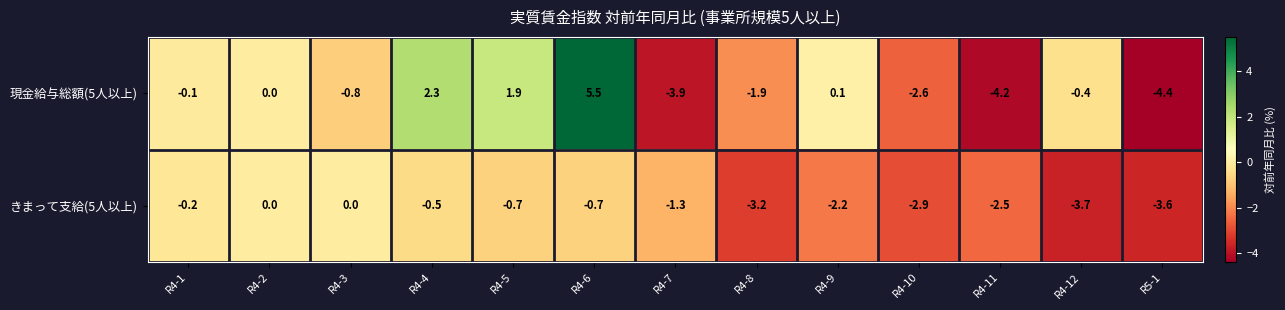

Between R4-12 and R5-1, which series saw the biggest shift?

現金給与総額(5人以上)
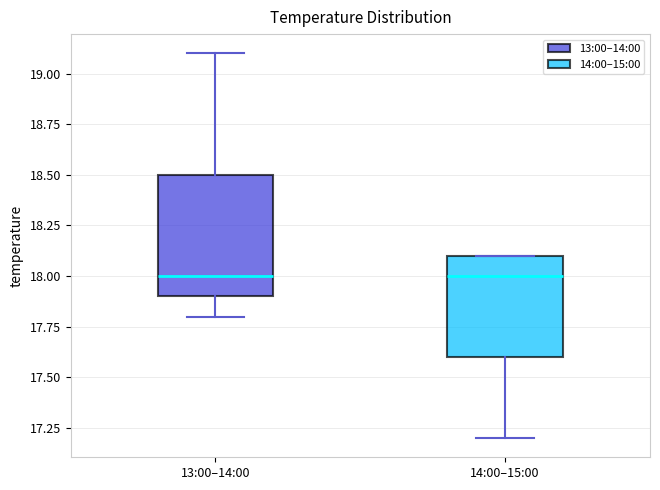

Where does the median line of the box for 14:00–15:00 sit on the y-axis? The values are not printed on the chart, so give them approximately, as read against the axis.

18.0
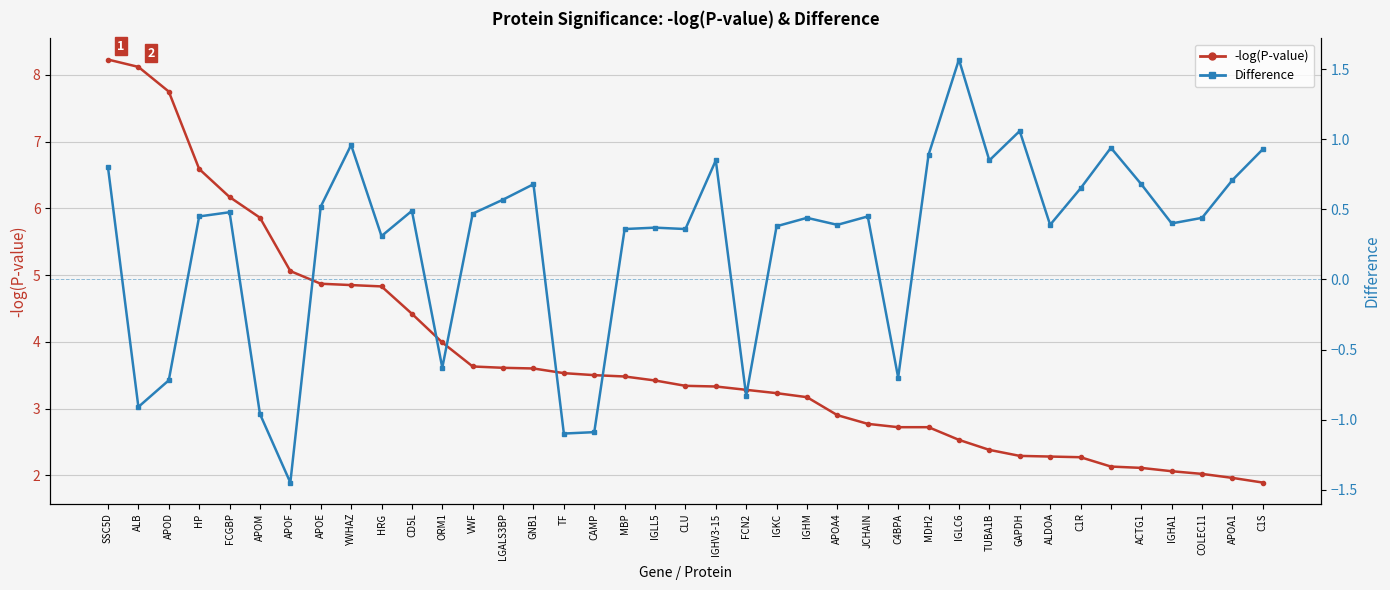

At which label does -log(P-value) first exceed 3?

SSC5D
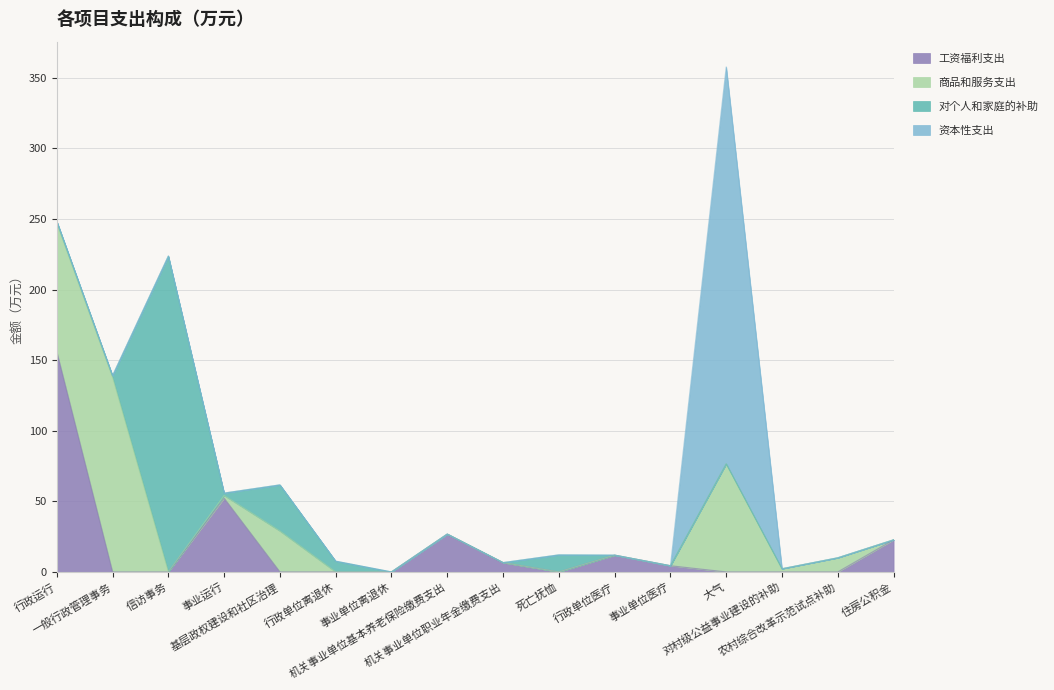

What is the difference between the highest and lowest values at 农村综合改革示范试点补助?

10.0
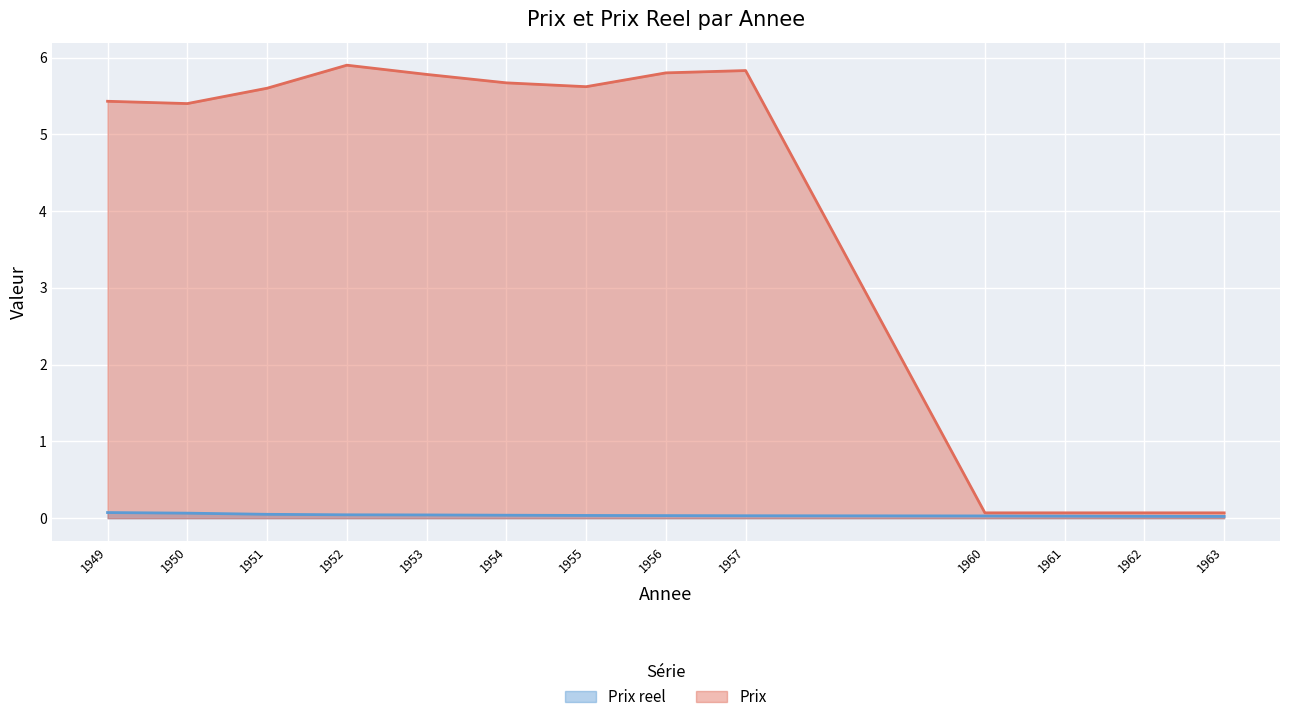

True or false: Prix has a value of 0.1 at 1963.

False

(About this task):
Copy every line of the records above without changing anything, leaving out the pictures.

(Expected output):
Between R4-12 and R5-1, which series saw the biggest shift?

現金給与総額(5人以上)

Where does the median line of the box for 14:00–15:00 sit on the y-axis? The values are not printed on the chart, so give them approximately, as read against the axis.

18.0

At which label does -log(P-value) first exceed 3?

SSC5D

What is the difference between the highest and lowest values at 农村综合改革示范试点补助?

10.0

True or false: Prix has a value of 0.1 at 1963.

False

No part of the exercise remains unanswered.